The Collective Bargaining Agreement negotiation deadline day, already extended twice, arrived today. With next to little progress being made toward a resolution this week, since both sides went public with their arguments over the prior weekend, the real possibility of a work stoppage for Major League Soccer seems on the horizon. At least for the time being, as announced by both sides in the negotiations, the preseason will continue as planned.
At just after 2 p.m. this afternoon, the executive director of the MLS Players Union, Bob Foose, announced that there will not be a third extension to the existing CBA. In a prepared statement he outlined the specifics:
"Effective at midnight tonight, our collective bargaining agreement with MLS will expire," said Foose. "While we expect that negotiations with MLS will resume at some point, there simply hasn't been enough progress made in the negotiations to date to warrant an extension of the old agreement. We have advised our players to keep working for the time being, but as of Friday they will be doing so without a CBA. In the meantime, all options are being considered as the process continues. We are completely committed to forging real changes to the way MLS players are treated."
Earlier this afternoon, I had the chance to talk with the San Jose Earthquakes player representative to the union, goalkeeper Joe Cannon.

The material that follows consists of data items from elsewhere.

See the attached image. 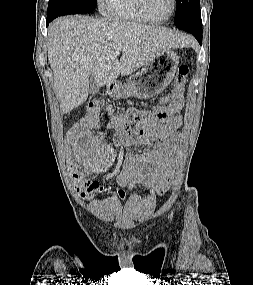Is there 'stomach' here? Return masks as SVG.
I'll use <instances>...</instances> for the list:
<instances>
[{"label":"stomach","mask_w":253,"mask_h":285,"mask_svg":"<svg viewBox=\"0 0 253 285\" xmlns=\"http://www.w3.org/2000/svg\"><path fill=\"white\" fill-rule=\"evenodd\" d=\"M179 64V57L171 49L155 55L142 70L132 75L127 83L112 82L107 85V93L116 99L135 96L139 99L151 98L162 92L173 79Z\"/></svg>","instance_id":"1"}]
</instances>
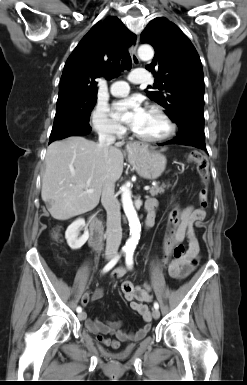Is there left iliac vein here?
Masks as SVG:
<instances>
[{
  "label": "left iliac vein",
  "mask_w": 247,
  "mask_h": 385,
  "mask_svg": "<svg viewBox=\"0 0 247 385\" xmlns=\"http://www.w3.org/2000/svg\"><path fill=\"white\" fill-rule=\"evenodd\" d=\"M152 316L154 319H158L160 317V312L158 309H153Z\"/></svg>",
  "instance_id": "4c4485c4"
}]
</instances>
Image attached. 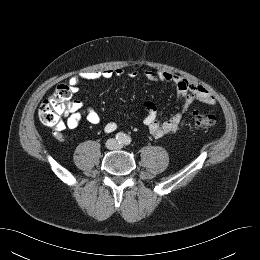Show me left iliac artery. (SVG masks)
Returning <instances> with one entry per match:
<instances>
[{
  "instance_id": "left-iliac-artery-1",
  "label": "left iliac artery",
  "mask_w": 260,
  "mask_h": 260,
  "mask_svg": "<svg viewBox=\"0 0 260 260\" xmlns=\"http://www.w3.org/2000/svg\"><path fill=\"white\" fill-rule=\"evenodd\" d=\"M132 139L130 136H125L124 138V144L129 145L131 143Z\"/></svg>"
}]
</instances>
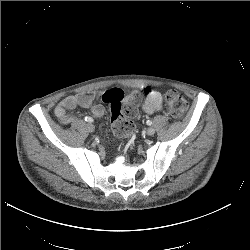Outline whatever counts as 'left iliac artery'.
<instances>
[{"instance_id":"left-iliac-artery-1","label":"left iliac artery","mask_w":250,"mask_h":250,"mask_svg":"<svg viewBox=\"0 0 250 250\" xmlns=\"http://www.w3.org/2000/svg\"><path fill=\"white\" fill-rule=\"evenodd\" d=\"M147 125H151L152 124V120H147Z\"/></svg>"}]
</instances>
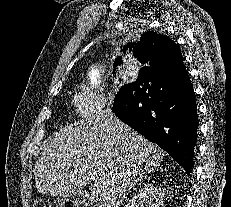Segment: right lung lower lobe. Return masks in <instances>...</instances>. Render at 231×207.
Here are the masks:
<instances>
[{
	"label": "right lung lower lobe",
	"mask_w": 231,
	"mask_h": 207,
	"mask_svg": "<svg viewBox=\"0 0 231 207\" xmlns=\"http://www.w3.org/2000/svg\"><path fill=\"white\" fill-rule=\"evenodd\" d=\"M112 111L191 173L198 114L185 66L173 70L142 67L135 82L121 87Z\"/></svg>",
	"instance_id": "1"
}]
</instances>
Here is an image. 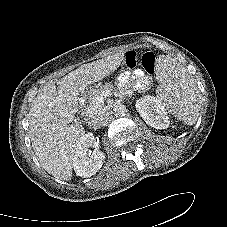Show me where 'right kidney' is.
Wrapping results in <instances>:
<instances>
[{
    "instance_id": "right-kidney-1",
    "label": "right kidney",
    "mask_w": 227,
    "mask_h": 227,
    "mask_svg": "<svg viewBox=\"0 0 227 227\" xmlns=\"http://www.w3.org/2000/svg\"><path fill=\"white\" fill-rule=\"evenodd\" d=\"M95 148L91 151L89 148ZM105 154L99 150V139L92 133H86L78 143L73 158V167L77 176L83 178L96 174L103 165Z\"/></svg>"
}]
</instances>
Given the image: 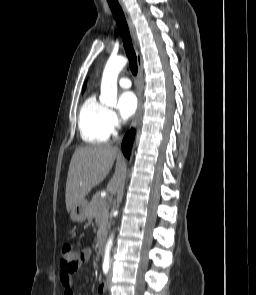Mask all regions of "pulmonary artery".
Returning a JSON list of instances; mask_svg holds the SVG:
<instances>
[{
  "label": "pulmonary artery",
  "instance_id": "1",
  "mask_svg": "<svg viewBox=\"0 0 256 295\" xmlns=\"http://www.w3.org/2000/svg\"><path fill=\"white\" fill-rule=\"evenodd\" d=\"M119 85L124 89H129L132 84L128 77H121L119 79Z\"/></svg>",
  "mask_w": 256,
  "mask_h": 295
}]
</instances>
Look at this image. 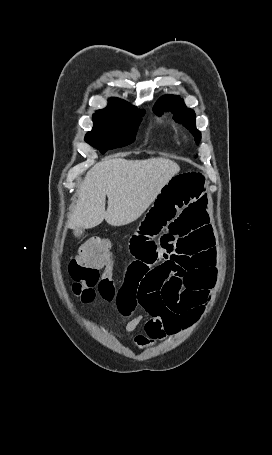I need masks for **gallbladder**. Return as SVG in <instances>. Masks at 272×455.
I'll return each instance as SVG.
<instances>
[{
    "label": "gallbladder",
    "mask_w": 272,
    "mask_h": 455,
    "mask_svg": "<svg viewBox=\"0 0 272 455\" xmlns=\"http://www.w3.org/2000/svg\"><path fill=\"white\" fill-rule=\"evenodd\" d=\"M83 229L82 228H76L74 231L75 236H81L83 234Z\"/></svg>",
    "instance_id": "1"
}]
</instances>
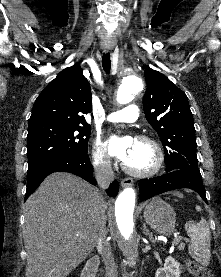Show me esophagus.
Wrapping results in <instances>:
<instances>
[{
	"mask_svg": "<svg viewBox=\"0 0 221 277\" xmlns=\"http://www.w3.org/2000/svg\"><path fill=\"white\" fill-rule=\"evenodd\" d=\"M132 183H133V180L131 178H126V179L121 180L122 187L130 186V185H132Z\"/></svg>",
	"mask_w": 221,
	"mask_h": 277,
	"instance_id": "34e87169",
	"label": "esophagus"
}]
</instances>
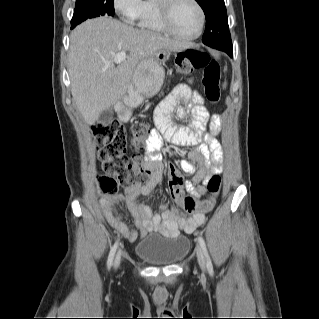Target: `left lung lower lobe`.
I'll return each instance as SVG.
<instances>
[{"mask_svg": "<svg viewBox=\"0 0 319 319\" xmlns=\"http://www.w3.org/2000/svg\"><path fill=\"white\" fill-rule=\"evenodd\" d=\"M222 51H225L230 57H232V45H229V46H224L222 48Z\"/></svg>", "mask_w": 319, "mask_h": 319, "instance_id": "left-lung-lower-lobe-1", "label": "left lung lower lobe"}]
</instances>
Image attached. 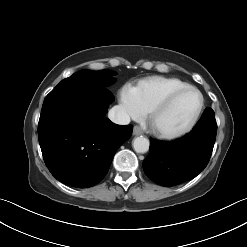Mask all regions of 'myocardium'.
<instances>
[{
    "label": "myocardium",
    "instance_id": "1",
    "mask_svg": "<svg viewBox=\"0 0 247 247\" xmlns=\"http://www.w3.org/2000/svg\"><path fill=\"white\" fill-rule=\"evenodd\" d=\"M190 91L196 92L200 96L199 107H198L197 111L195 112L193 118L190 120V122L185 127L181 128L177 131H163V130H160L159 128H157V126L155 125L156 118L162 112H164L173 103V101L177 97H179L180 95H182L186 92H190ZM204 107H205V99H204V95L202 94V92L199 89H197L196 87L189 86V87L182 88V89H179V90H176V91L170 93L164 99H162L160 102H158L149 111L148 123H149L151 130L158 137L163 138V139H177V138L183 137L186 134L190 133L195 128V126L197 125V123L200 120V117L203 113Z\"/></svg>",
    "mask_w": 247,
    "mask_h": 247
}]
</instances>
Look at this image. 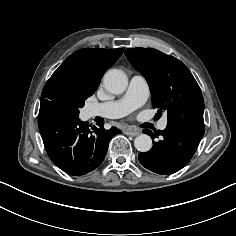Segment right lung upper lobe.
Listing matches in <instances>:
<instances>
[{
	"mask_svg": "<svg viewBox=\"0 0 236 236\" xmlns=\"http://www.w3.org/2000/svg\"><path fill=\"white\" fill-rule=\"evenodd\" d=\"M123 50V48L78 50L61 64L48 82L59 76H67L95 91L105 71L117 61Z\"/></svg>",
	"mask_w": 236,
	"mask_h": 236,
	"instance_id": "cb5924a9",
	"label": "right lung upper lobe"
}]
</instances>
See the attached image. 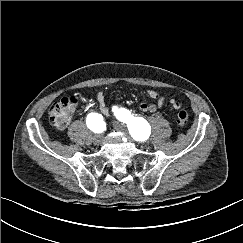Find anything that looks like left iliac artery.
Instances as JSON below:
<instances>
[{"mask_svg": "<svg viewBox=\"0 0 243 243\" xmlns=\"http://www.w3.org/2000/svg\"><path fill=\"white\" fill-rule=\"evenodd\" d=\"M113 112L118 120L127 124L130 134L136 141L147 139L149 125L144 118L133 116L125 108L118 109L114 107Z\"/></svg>", "mask_w": 243, "mask_h": 243, "instance_id": "1", "label": "left iliac artery"}]
</instances>
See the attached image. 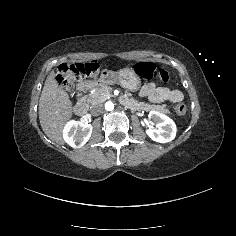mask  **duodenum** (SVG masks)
<instances>
[{"label": "duodenum", "mask_w": 236, "mask_h": 236, "mask_svg": "<svg viewBox=\"0 0 236 236\" xmlns=\"http://www.w3.org/2000/svg\"><path fill=\"white\" fill-rule=\"evenodd\" d=\"M95 84L94 80H84L77 85V101L73 106L76 115H84L87 112V104L82 98V94Z\"/></svg>", "instance_id": "duodenum-1"}]
</instances>
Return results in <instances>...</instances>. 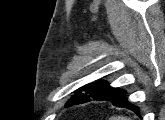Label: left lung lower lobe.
Segmentation results:
<instances>
[{"label":"left lung lower lobe","instance_id":"left-lung-lower-lobe-1","mask_svg":"<svg viewBox=\"0 0 165 120\" xmlns=\"http://www.w3.org/2000/svg\"><path fill=\"white\" fill-rule=\"evenodd\" d=\"M103 100L110 101L114 106L124 107L134 111L137 114L139 113L138 107L127 101L126 97L124 96V90L122 89H117L113 94Z\"/></svg>","mask_w":165,"mask_h":120}]
</instances>
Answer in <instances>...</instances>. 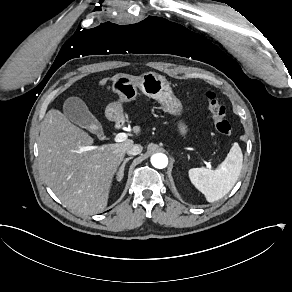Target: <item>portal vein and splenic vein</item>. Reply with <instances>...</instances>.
Returning <instances> with one entry per match:
<instances>
[{
	"label": "portal vein and splenic vein",
	"mask_w": 292,
	"mask_h": 292,
	"mask_svg": "<svg viewBox=\"0 0 292 292\" xmlns=\"http://www.w3.org/2000/svg\"><path fill=\"white\" fill-rule=\"evenodd\" d=\"M127 139V134L126 133H118L115 137L116 142H123ZM89 148H94V147H89ZM207 166L210 168L211 165L208 163Z\"/></svg>",
	"instance_id": "18ae733b"
}]
</instances>
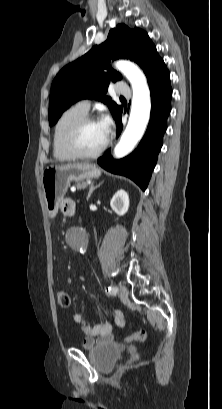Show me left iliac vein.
I'll use <instances>...</instances> for the list:
<instances>
[{
	"label": "left iliac vein",
	"mask_w": 222,
	"mask_h": 409,
	"mask_svg": "<svg viewBox=\"0 0 222 409\" xmlns=\"http://www.w3.org/2000/svg\"><path fill=\"white\" fill-rule=\"evenodd\" d=\"M119 296L122 300H125L128 297V289L124 285L119 286Z\"/></svg>",
	"instance_id": "1"
}]
</instances>
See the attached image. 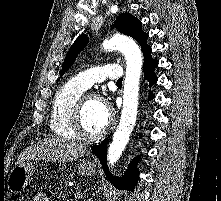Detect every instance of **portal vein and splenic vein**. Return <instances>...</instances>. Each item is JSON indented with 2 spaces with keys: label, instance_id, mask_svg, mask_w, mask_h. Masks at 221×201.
<instances>
[{
  "label": "portal vein and splenic vein",
  "instance_id": "obj_1",
  "mask_svg": "<svg viewBox=\"0 0 221 201\" xmlns=\"http://www.w3.org/2000/svg\"><path fill=\"white\" fill-rule=\"evenodd\" d=\"M74 197L76 198V199H82V194H79V193H76V194H74Z\"/></svg>",
  "mask_w": 221,
  "mask_h": 201
}]
</instances>
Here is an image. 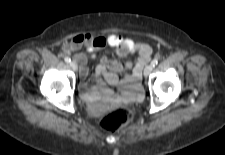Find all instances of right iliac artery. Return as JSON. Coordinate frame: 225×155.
<instances>
[{"instance_id": "obj_1", "label": "right iliac artery", "mask_w": 225, "mask_h": 155, "mask_svg": "<svg viewBox=\"0 0 225 155\" xmlns=\"http://www.w3.org/2000/svg\"><path fill=\"white\" fill-rule=\"evenodd\" d=\"M64 60H65V62H67V63H70V62H71L70 57H65Z\"/></svg>"}]
</instances>
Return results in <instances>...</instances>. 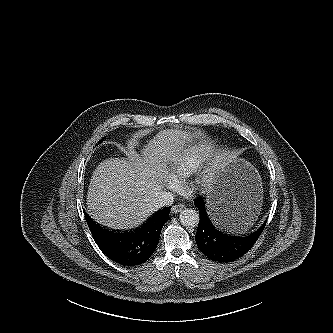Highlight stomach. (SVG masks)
Listing matches in <instances>:
<instances>
[{
    "label": "stomach",
    "mask_w": 333,
    "mask_h": 333,
    "mask_svg": "<svg viewBox=\"0 0 333 333\" xmlns=\"http://www.w3.org/2000/svg\"><path fill=\"white\" fill-rule=\"evenodd\" d=\"M207 193L206 220L212 230L239 236L255 226L262 204V183L256 168L242 158L218 156Z\"/></svg>",
    "instance_id": "stomach-1"
}]
</instances>
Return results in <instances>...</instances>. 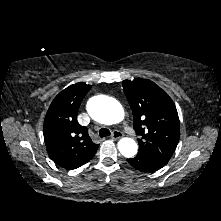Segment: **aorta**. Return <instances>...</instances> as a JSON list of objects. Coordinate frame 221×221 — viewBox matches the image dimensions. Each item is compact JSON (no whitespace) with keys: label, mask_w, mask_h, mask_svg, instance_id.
<instances>
[{"label":"aorta","mask_w":221,"mask_h":221,"mask_svg":"<svg viewBox=\"0 0 221 221\" xmlns=\"http://www.w3.org/2000/svg\"><path fill=\"white\" fill-rule=\"evenodd\" d=\"M87 111L94 120L107 125L116 124L124 117L120 103L103 95L92 97L87 104ZM118 149L123 156L130 158L137 153L138 145L132 138H122L118 142Z\"/></svg>","instance_id":"obj_1"}]
</instances>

I asked him to distill down the issues that are most important to the players in these negotiations, and whether the overriding issue was one of free agency within the league.
"I don't think free agency, per se, is what we are asking for," explained Cannon. "I think guaranteed contracts, unilateral contract options, and some sense of free agency are what we want. I think the offers we have made to the league don't really present a challenge to the single-entity structure. We feel that within the confines that the system is currently run that we're pretty much asking for just those three basic rights.
"MLS is going to paint the situation one way and we are going to paint it another; you are going to have to decide what you believe. But it is very encouraging that the players are sticking together, and right now we are really unified toward getting the basic player rights that every player around the world gets."
When pressed on the issue of whether the union's demands would threaten the legal structure of MLS, Cannon elaborated further. "Everyone wants to know how the league is run. Even the fans, from their point of view, should feel that the league needs to be more transparent about their rules and the way they do things with drafts and player movements. Their policies seem kind of eerily tilted in some ways.
"What we are asking for comes from within the confines of the league's system. We don't feel it challenges at all what the league is doing. What it comes down to for us is basic rights. For it to be painted as just an issue of free agency is a big mistake."
Meanwhile, Major League Soccer has released its own statement on the matter:
"We have told the Players' Union that the League does not plan to lock out the players and we are prepared to begin the season under the current CBA while we continue to bargain to reach agreement on a new CBA.
"We have listened to the issues raised by the MLS Players Union and the League has made detailed proposals that have addressed these issues, including in the areas of economics, guaranteed contracts, options, and the ability of a player to move to another MLS Club if he is released by his current Club. These proposals, which represent substantial changes from the current CBA, will significantly increase our spending and provide substantially more rights to the players."
With both sides continuing to illustrate the same key issues, a new CBA will require some level of compromise from the league and the players. Without detailed accounts of the proposals from either side, it is very difficult to render judgment on which side has the more sympathetic argument at this point. At the very least the preseason will continue, but until when does the frustration from the players or the league at not having an agreement become too large a distraction to overcome. And when does the labor dispute distract MLS fans from fully investing their support toward the on-field product. As Cannon states, it all depends on who you believe.